Hace casi cuarenta años, un joven que durante mucho tiempo se perdía en la gran ciudad, iba cada semana a una tienda que había cerca de Times Square a comprar prensa española. La tienda olía a tinta fresca, a rotativa, a ruido de cientos de países: una babel de papel en idiomas de casi todo el mundo. Eran periódicos que te manchaban las manos de tinta, objetos que se pegaban a ti, que abiertos te abrazaban.
Era una época en la que uno echaba de menos su lengua y su tierra. Pasó el tiempo y uno fue perdiendo entusiasmo por las cosas de su casa y se sumergió en las cosas de un país que no era el suyo, pero donde vivía, amaba y era feliz. Mientras que se perdía la movida o la poesía de la experiencia o políticos de turno que ahora están olvidados, iba descubriendo la poesía de siempre, con otra música, voces con otro acento, habitaciones oscuras donde crecía la maleza, donde una oscuridad más profunda se agazapaba esperando iluminar para siempre, con las tinieblas, a cuerpos llenos de vida, gozosos y descuidados. Era otro tipo de movida.

■ Enunciado: Continúa el texto sobre el joven que compraba prensa española cerca de Times Square, a partir de su última frase.

■ Sección de datos:
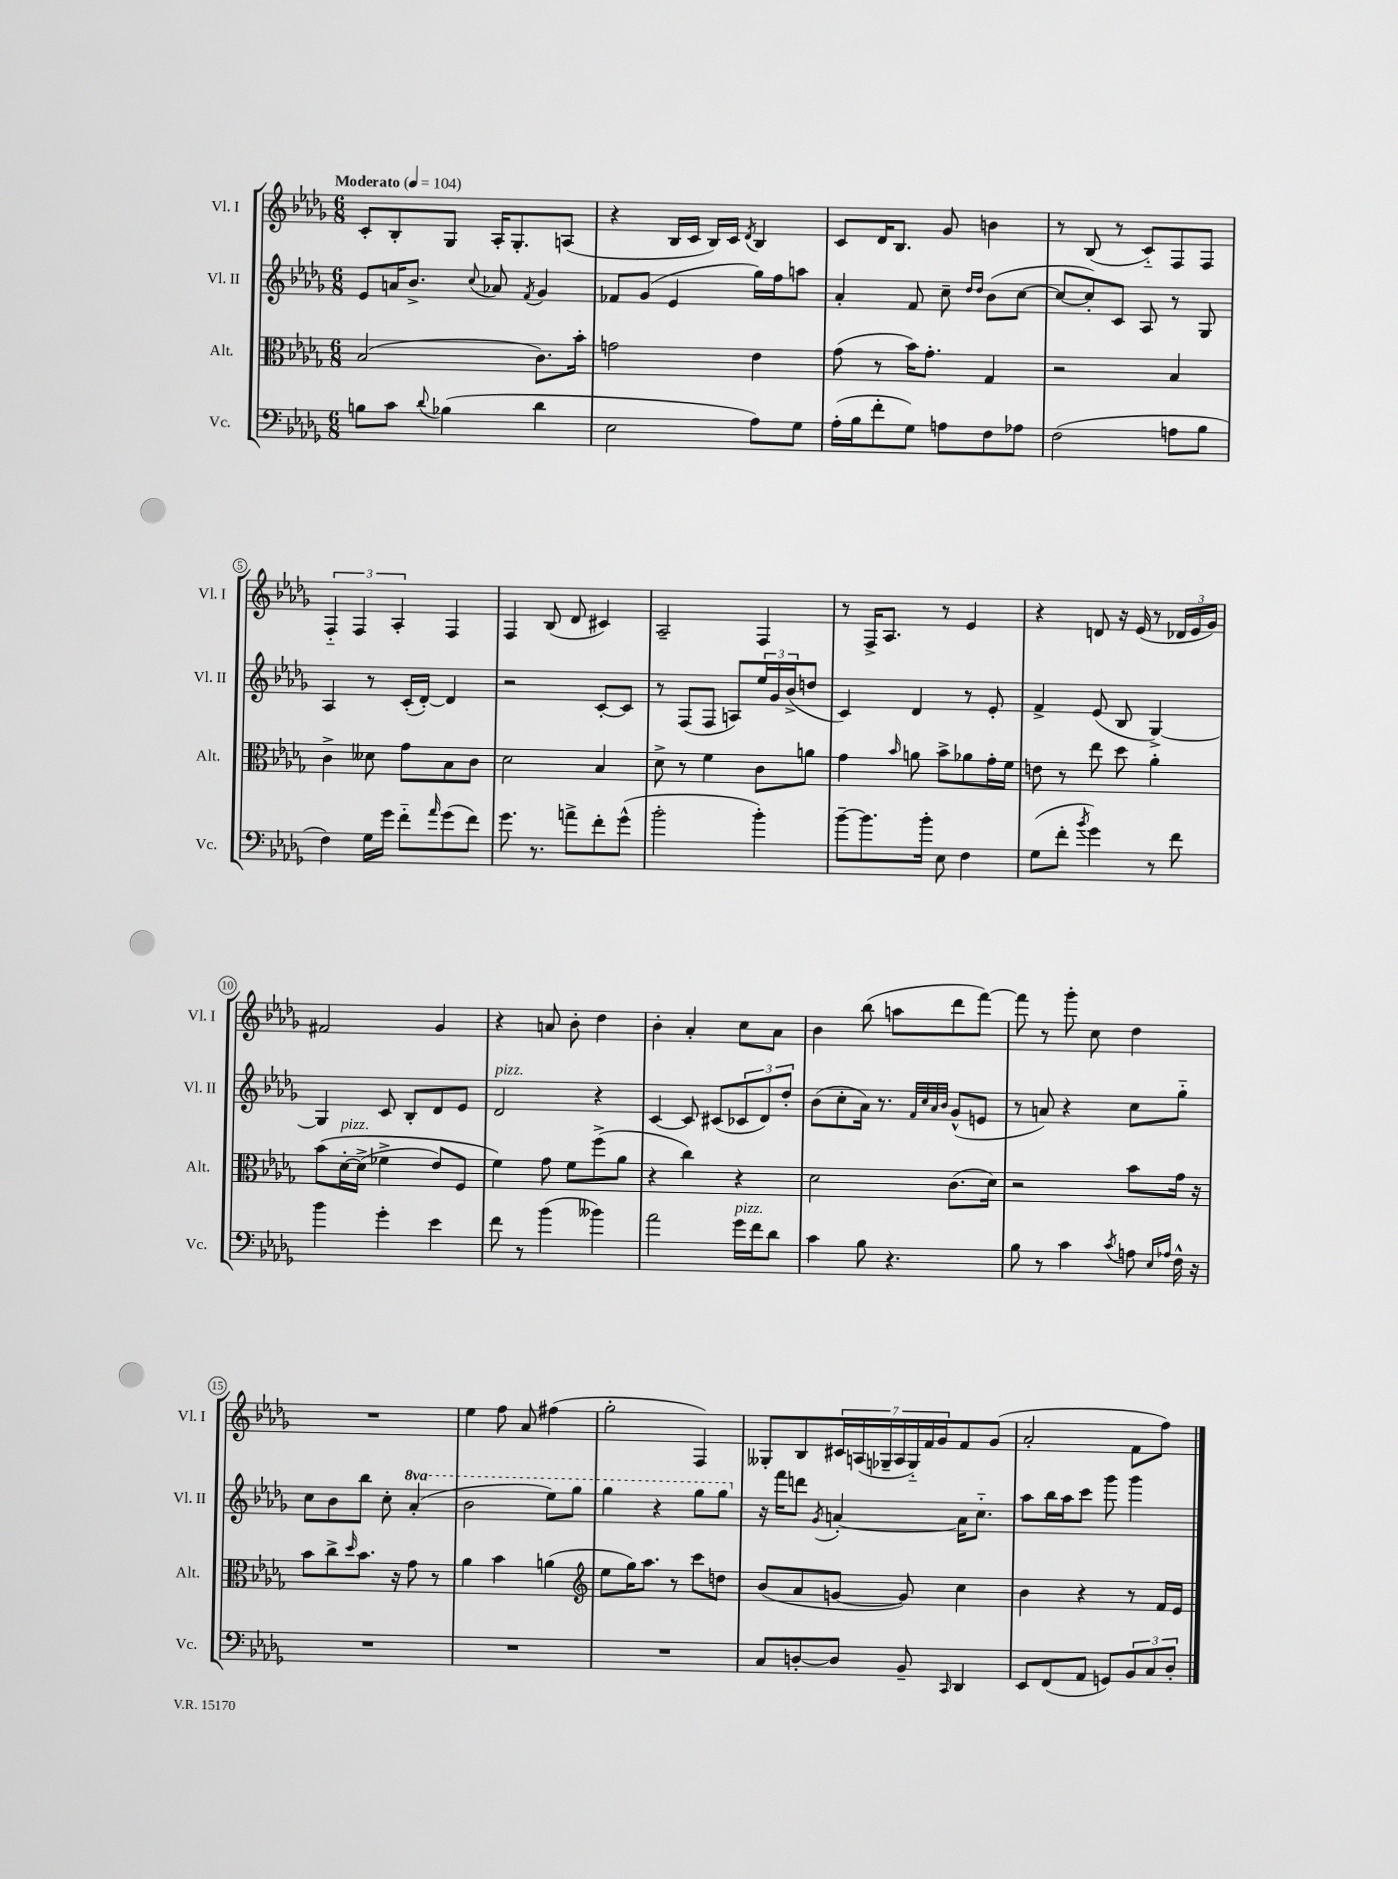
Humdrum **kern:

■ Respuesta:
Ante tanta soledad y desolación la poesía, cuando uno era humo negro en la chimenea del olvido, le ayudaba a respirar, a amar y, en ocasiones, pensaba que a morir. Se perdió en “el camino no tomado” de Frost, buscó salida en el laberinto emocional de Dickinson, acompañó a Teasdale en el desesperado paseo en busca del amor, quedó deslumbrado de la camaradería viril de Whitman, enganchado de la prosa enredada pero poderosa de Henry James, entró en los jardines llenos de vida de la enferma Kenyon, saboreó el mundo hondo americano con los personajes de Kooser, anotó en su nueva agenda a cientos de nombres que cada día ocupaban lugar destacado en su cuadro de honor. Sigue la poesía siendo una aventura diaria, navaja y sobresalto, razón de ser, amante fiel y dueña respondona e impertinente.
Han pasado los años: la tienda cerró, uno ha perdido la fe y el interés en suplementos culturales. Times Square sigue, pero como nosotros, ya no es lo que era entonces. La prensa en papel está desapareciendo y aquel joven que, a veces se perdía en los oscuros laberintos de la calle 42, es ahora un jubilado setentón que añora los viajes a la tienda de los hindúes a por noticias de su tierra y sobre todo echa de menos, en esta madrugada de julio lluviosa y oscura, la caricia de otras tintas en su vida.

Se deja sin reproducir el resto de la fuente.